(Revision comparison data)
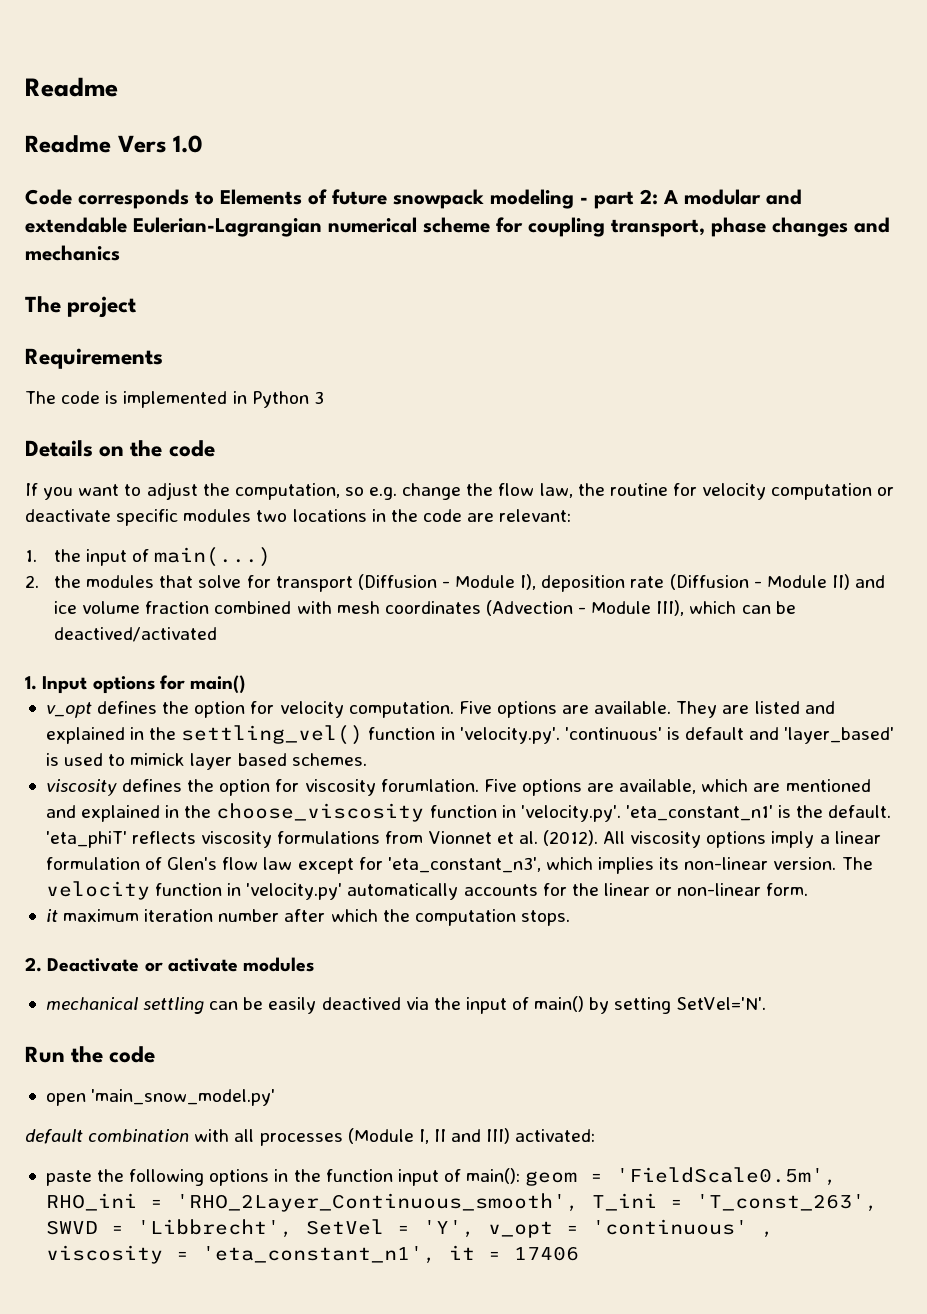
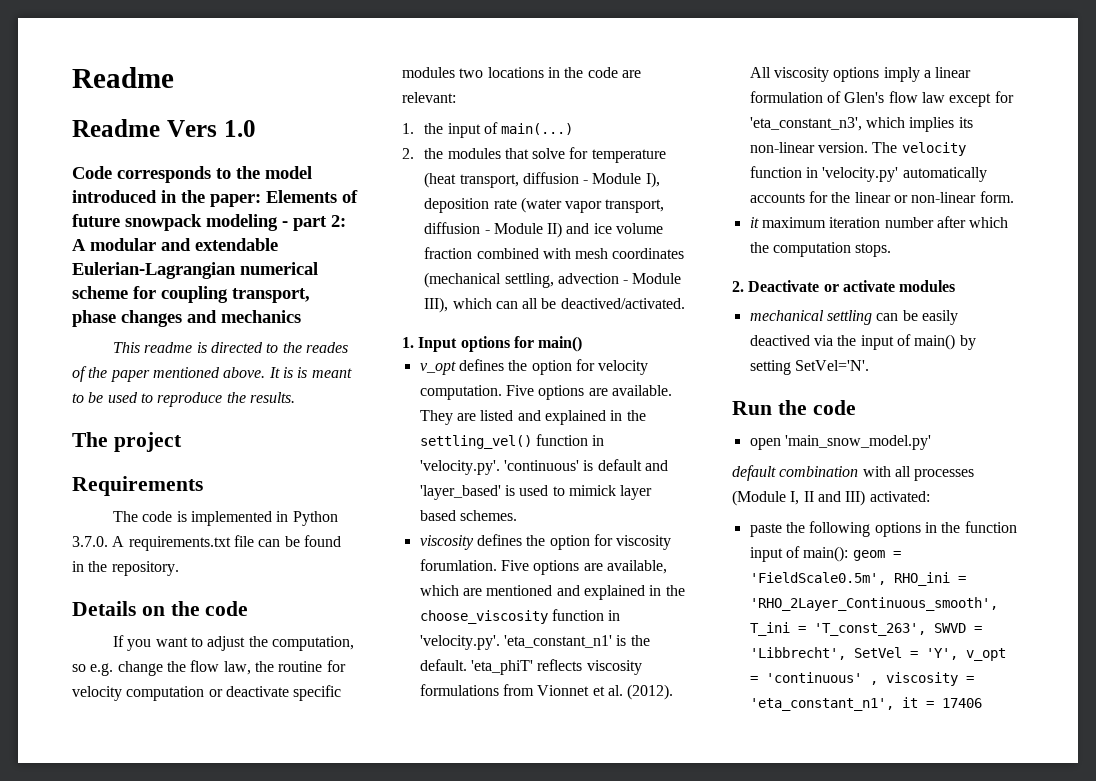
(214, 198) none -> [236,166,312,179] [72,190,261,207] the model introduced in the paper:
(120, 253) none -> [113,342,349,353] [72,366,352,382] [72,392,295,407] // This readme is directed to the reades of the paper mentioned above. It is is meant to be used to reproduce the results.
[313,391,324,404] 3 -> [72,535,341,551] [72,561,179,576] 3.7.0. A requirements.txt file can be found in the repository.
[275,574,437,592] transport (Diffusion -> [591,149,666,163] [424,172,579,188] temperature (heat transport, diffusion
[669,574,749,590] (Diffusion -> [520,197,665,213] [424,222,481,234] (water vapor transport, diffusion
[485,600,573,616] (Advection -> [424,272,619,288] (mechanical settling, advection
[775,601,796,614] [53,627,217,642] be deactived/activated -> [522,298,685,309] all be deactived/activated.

* _ACTION ITEM_
Write out the data above exactly, minus any images.

* _TASK RESULT_
(214, 198) none -> [236,166,312,179] [72,190,261,207] the model introduced in the paper:
(120, 253) none -> [113,342,349,353] [72,366,352,382] [72,392,295,407] // This readme is directed to the reades of the paper mentioned above. It is is meant to be used to reproduce the results.
[313,391,324,404] 3 -> [72,535,341,551] [72,561,179,576] 3.7.0. A requirements.txt file can be found in the repository.
[275,574,437,592] transport (Diffusion -> [591,149,666,163] [424,172,579,188] temperature (heat transport, diffusion
[669,574,749,590] (Diffusion -> [520,197,665,213] [424,222,481,234] (water vapor transport, diffusion
[485,600,573,616] (Advection -> [424,272,619,288] (mechanical settling, advection
[775,601,796,614] [53,627,217,642] be deactived/activated -> [522,298,685,309] all be deactived/activated.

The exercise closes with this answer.